Write out each line of the listing as it stands, without the images.

_RECORD SET_
★ ★ ★ ★

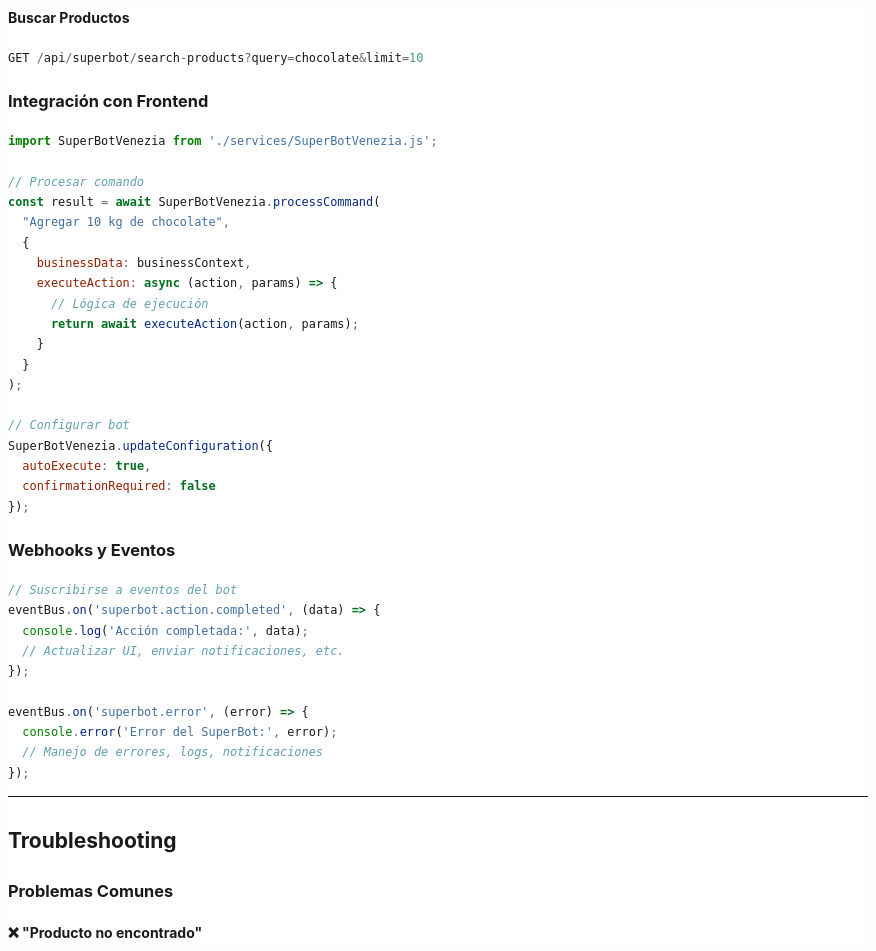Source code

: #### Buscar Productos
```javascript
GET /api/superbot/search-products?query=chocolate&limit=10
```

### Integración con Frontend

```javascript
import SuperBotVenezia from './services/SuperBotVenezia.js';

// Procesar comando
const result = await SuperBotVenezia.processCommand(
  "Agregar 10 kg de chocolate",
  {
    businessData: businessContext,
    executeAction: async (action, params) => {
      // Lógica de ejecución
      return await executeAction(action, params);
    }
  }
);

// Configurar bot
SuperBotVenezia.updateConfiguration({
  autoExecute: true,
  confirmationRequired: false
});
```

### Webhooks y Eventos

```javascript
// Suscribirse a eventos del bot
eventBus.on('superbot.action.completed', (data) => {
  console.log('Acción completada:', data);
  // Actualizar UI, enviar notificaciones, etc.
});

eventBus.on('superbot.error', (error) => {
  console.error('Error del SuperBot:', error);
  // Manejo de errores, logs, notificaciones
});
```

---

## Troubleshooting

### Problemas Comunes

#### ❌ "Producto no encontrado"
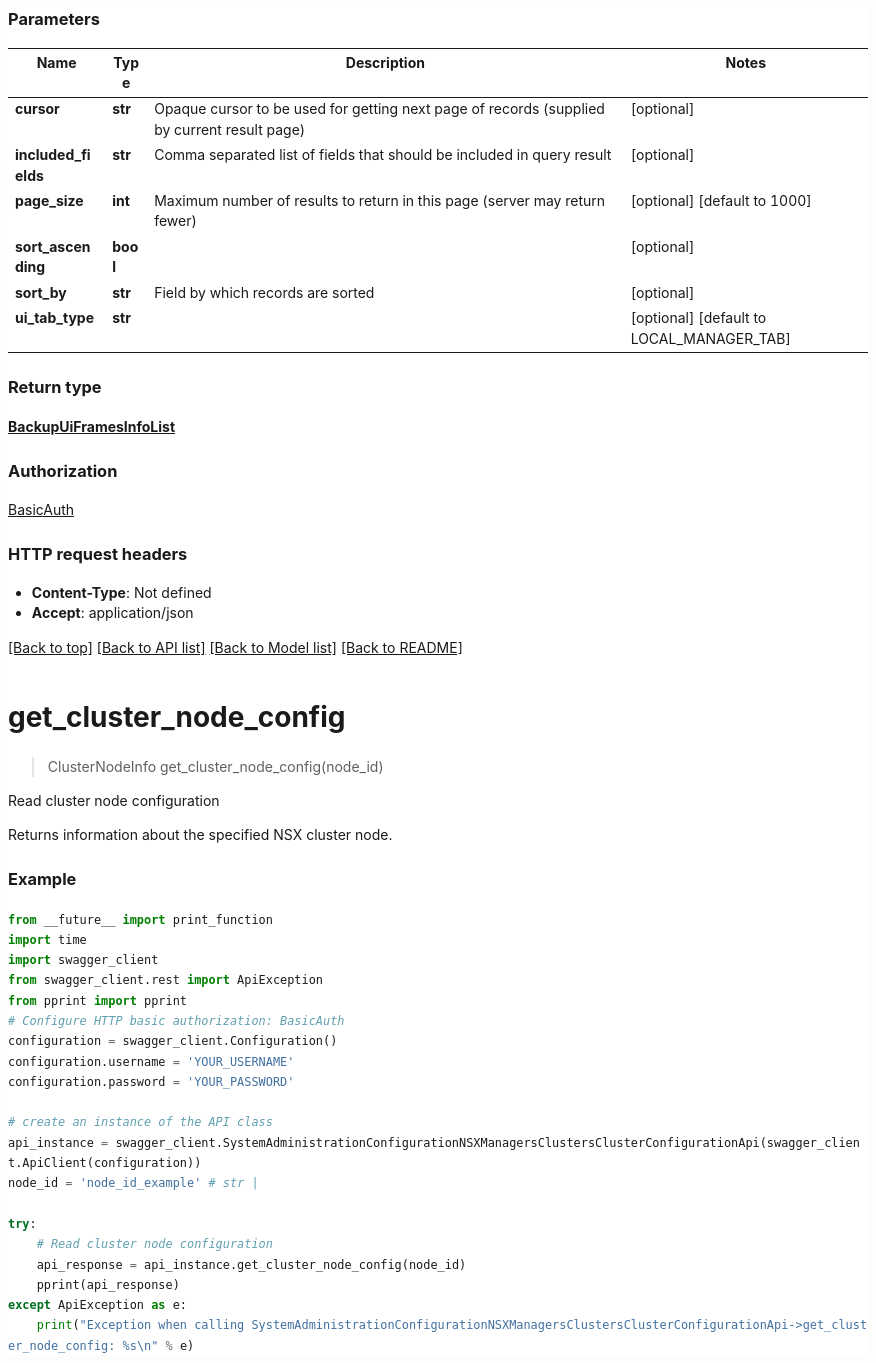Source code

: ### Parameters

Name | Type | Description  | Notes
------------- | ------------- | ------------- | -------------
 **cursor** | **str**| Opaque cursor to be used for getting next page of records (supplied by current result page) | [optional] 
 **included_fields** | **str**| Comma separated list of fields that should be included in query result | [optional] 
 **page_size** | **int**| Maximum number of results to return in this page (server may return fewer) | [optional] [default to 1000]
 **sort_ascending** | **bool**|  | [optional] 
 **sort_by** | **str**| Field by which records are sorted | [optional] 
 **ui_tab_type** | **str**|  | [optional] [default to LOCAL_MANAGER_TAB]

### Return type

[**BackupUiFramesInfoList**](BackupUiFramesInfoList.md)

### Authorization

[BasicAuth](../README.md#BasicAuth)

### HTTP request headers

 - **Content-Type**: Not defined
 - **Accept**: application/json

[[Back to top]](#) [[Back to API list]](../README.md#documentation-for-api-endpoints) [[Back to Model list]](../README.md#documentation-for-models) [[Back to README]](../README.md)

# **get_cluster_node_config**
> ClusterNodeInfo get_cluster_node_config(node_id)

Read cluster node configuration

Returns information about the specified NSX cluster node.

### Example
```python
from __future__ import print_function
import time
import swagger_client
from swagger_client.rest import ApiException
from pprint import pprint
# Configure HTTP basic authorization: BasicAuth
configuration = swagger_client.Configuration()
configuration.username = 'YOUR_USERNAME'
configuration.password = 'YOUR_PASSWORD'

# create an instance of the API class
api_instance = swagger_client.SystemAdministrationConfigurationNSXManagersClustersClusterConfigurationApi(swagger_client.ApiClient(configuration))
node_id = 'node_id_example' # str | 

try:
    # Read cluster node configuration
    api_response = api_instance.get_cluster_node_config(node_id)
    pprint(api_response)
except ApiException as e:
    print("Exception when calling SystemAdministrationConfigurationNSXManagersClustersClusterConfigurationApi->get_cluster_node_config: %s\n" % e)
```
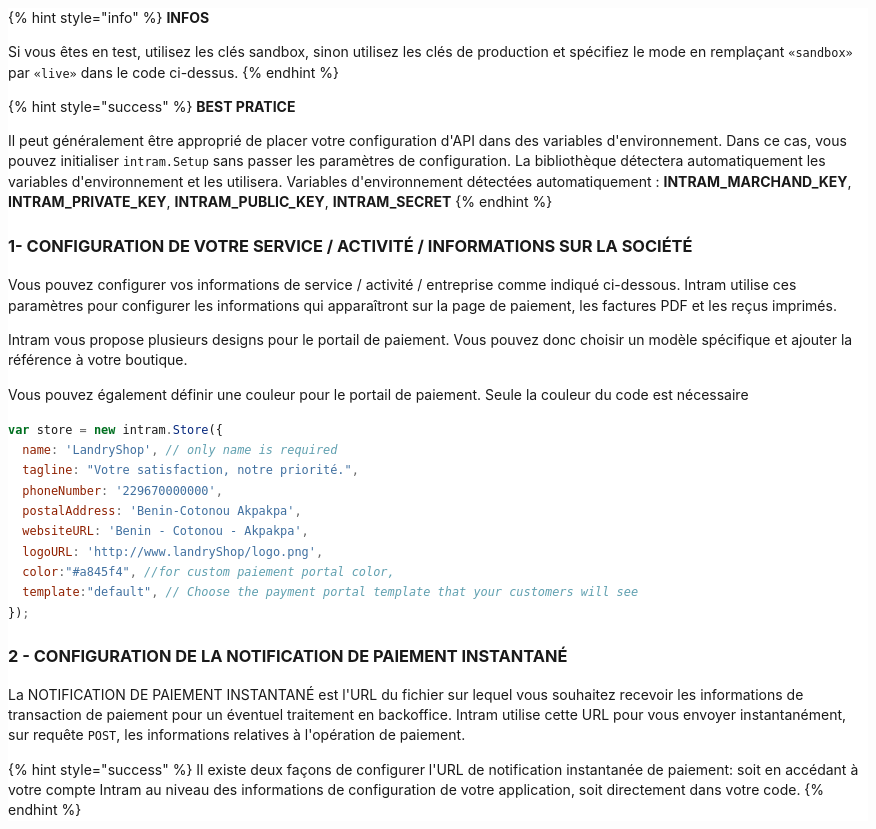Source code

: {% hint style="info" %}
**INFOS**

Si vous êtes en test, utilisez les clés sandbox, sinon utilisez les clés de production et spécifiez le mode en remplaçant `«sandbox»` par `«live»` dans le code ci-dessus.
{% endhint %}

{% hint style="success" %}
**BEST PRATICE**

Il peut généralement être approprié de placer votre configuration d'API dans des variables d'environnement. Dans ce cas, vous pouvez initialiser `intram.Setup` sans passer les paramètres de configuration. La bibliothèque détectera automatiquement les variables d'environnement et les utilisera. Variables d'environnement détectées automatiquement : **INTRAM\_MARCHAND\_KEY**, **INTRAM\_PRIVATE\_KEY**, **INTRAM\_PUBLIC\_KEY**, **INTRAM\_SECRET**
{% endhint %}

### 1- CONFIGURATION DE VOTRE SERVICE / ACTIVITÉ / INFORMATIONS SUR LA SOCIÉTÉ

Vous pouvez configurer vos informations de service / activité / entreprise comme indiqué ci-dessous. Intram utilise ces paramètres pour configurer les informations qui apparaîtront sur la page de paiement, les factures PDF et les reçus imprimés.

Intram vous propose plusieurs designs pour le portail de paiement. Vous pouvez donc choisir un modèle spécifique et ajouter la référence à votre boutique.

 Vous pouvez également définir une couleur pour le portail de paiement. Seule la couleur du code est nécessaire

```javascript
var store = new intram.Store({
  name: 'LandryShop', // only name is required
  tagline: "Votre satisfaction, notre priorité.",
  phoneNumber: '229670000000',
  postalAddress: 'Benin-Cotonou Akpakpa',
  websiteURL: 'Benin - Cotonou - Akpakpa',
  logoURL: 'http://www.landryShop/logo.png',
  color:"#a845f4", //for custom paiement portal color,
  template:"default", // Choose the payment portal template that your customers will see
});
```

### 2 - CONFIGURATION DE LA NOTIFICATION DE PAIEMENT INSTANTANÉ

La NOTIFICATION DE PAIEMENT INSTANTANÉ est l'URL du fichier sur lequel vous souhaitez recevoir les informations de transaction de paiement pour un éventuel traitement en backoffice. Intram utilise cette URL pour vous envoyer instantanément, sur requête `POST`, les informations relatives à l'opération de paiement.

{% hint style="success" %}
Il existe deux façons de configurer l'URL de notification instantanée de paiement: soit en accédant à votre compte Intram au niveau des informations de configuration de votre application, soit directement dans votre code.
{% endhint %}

★ ★ ★ ★

_PROBLEM SOLUTION_
Source code

: #### Buscar Productos
```javascript
GET /api/superbot/search-products?query=chocolate&limit=10
```

### Integración con Frontend

```javascript
import SuperBotVenezia from './services/SuperBotVenezia.js';

// Procesar comando
const result = await SuperBotVenezia.processCommand(
  "Agregar 10 kg de chocolate",
  {
    businessData: businessContext,
    executeAction: async (action, params) => {
      // Lógica de ejecución
      return await executeAction(action, params);
    }
  }
);

// Configurar bot
SuperBotVenezia.updateConfiguration({
  autoExecute: true,
  confirmationRequired: false
});
```

### Webhooks y Eventos

```javascript
// Suscribirse a eventos del bot
eventBus.on('superbot.action.completed', (data) => {
  console.log('Acción completada:', data);
  // Actualizar UI, enviar notificaciones, etc.
});

eventBus.on('superbot.error', (error) => {
  console.error('Error del SuperBot:', error);
  // Manejo de errores, logs, notificaciones
});
```

---

## Troubleshooting

### Problemas Comunes

#### ❌ "Producto no encontrado"
Source code

: ### Parameters

Name | Type | Description  | Notes
------------- | ------------- | ------------- | -------------
 **cursor** | **str**| Opaque cursor to be used for getting next page of records (supplied by current result page) | [optional] 
 **included_fields** | **str**| Comma separated list of fields that should be included in query result | [optional] 
 **page_size** | **int**| Maximum number of results to return in this page (server may return fewer) | [optional] [default to 1000]
 **sort_ascending** | **bool**|  | [optional] 
 **sort_by** | **str**| Field by which records are sorted | [optional] 
 **ui_tab_type** | **str**|  | [optional] [default to LOCAL_MANAGER_TAB]

### Return type

[**BackupUiFramesInfoList**](BackupUiFramesInfoList.md)

### Authorization

[BasicAuth](../README.md#BasicAuth)

### HTTP request headers

 - **Content-Type**: Not defined
 - **Accept**: application/json

[[Back to top]](#) [[Back to API list]](../README.md#documentation-for-api-endpoints) [[Back to Model list]](../README.md#documentation-for-models) [[Back to README]](../README.md)

# **get_cluster_node_config**
> ClusterNodeInfo get_cluster_node_config(node_id)

Read cluster node configuration

Returns information about the specified NSX cluster node.

### Example
```python
from __future__ import print_function
import time
import swagger_client
from swagger_client.rest import ApiException
from pprint import pprint
# Configure HTTP basic authorization: BasicAuth
configuration = swagger_client.Configuration()
configuration.username = 'YOUR_USERNAME'
configuration.password = 'YOUR_PASSWORD'

# create an instance of the API class
api_instance = swagger_client.SystemAdministrationConfigurationNSXManagersClustersClusterConfigurationApi(swagger_client.ApiClient(configuration))
node_id = 'node_id_example' # str | 

try:
    # Read cluster node configuration
    api_response = api_instance.get_cluster_node_config(node_id)
    pprint(api_response)
except ApiException as e:
    print("Exception when calling SystemAdministrationConfigurationNSXManagersClustersClusterConfigurationApi->get_cluster_node_config: %s\n" % e)
```
Source code

: {% hint style="info" %}
**INFOS**

Si vous êtes en test, utilisez les clés sandbox, sinon utilisez les clés de production et spécifiez le mode en remplaçant `«sandbox»` par `«live»` dans le code ci-dessus.
{% endhint %}

{% hint style="success" %}
**BEST PRATICE**

Il peut généralement être approprié de placer votre configuration d'API dans des variables d'environnement. Dans ce cas, vous pouvez initialiser `intram.Setup` sans passer les paramètres de configuration. La bibliothèque détectera automatiquement les variables d'environnement et les utilisera. Variables d'environnement détectées automatiquement : **INTRAM\_MARCHAND\_KEY**, **INTRAM\_PRIVATE\_KEY**, **INTRAM\_PUBLIC\_KEY**, **INTRAM\_SECRET**
{% endhint %}

### 1- CONFIGURATION DE VOTRE SERVICE / ACTIVITÉ / INFORMATIONS SUR LA SOCIÉTÉ

Vous pouvez configurer vos informations de service / activité / entreprise comme indiqué ci-dessous. Intram utilise ces paramètres pour configurer les informations qui apparaîtront sur la page de paiement, les factures PDF et les reçus imprimés.

Intram vous propose plusieurs designs pour le portail de paiement. Vous pouvez donc choisir un modèle spécifique et ajouter la référence à votre boutique.

 Vous pouvez également définir une couleur pour le portail de paiement. Seule la couleur du code est nécessaire

```javascript
var store = new intram.Store({
  name: 'LandryShop', // only name is required
  tagline: "Votre satisfaction, notre priorité.",
  phoneNumber: '229670000000',
  postalAddress: 'Benin-Cotonou Akpakpa',
  websiteURL: 'Benin - Cotonou - Akpakpa',
  logoURL: 'http://www.landryShop/logo.png',
  color:"#a845f4", //for custom paiement portal color,
  template:"default", // Choose the payment portal template that your customers will see
});
```

### 2 - CONFIGURATION DE LA NOTIFICATION DE PAIEMENT INSTANTANÉ

La NOTIFICATION DE PAIEMENT INSTANTANÉ est l'URL du fichier sur lequel vous souhaitez recevoir les informations de transaction de paiement pour un éventuel traitement en backoffice. Intram utilise cette URL pour vous envoyer instantanément, sur requête `POST`, les informations relatives à l'opération de paiement.

{% hint style="success" %}
Il existe deux façons de configurer l'URL de notification instantanée de paiement: soit en accédant à votre compte Intram au niveau des informations de configuration de votre application, soit directement dans votre code.
{% endhint %}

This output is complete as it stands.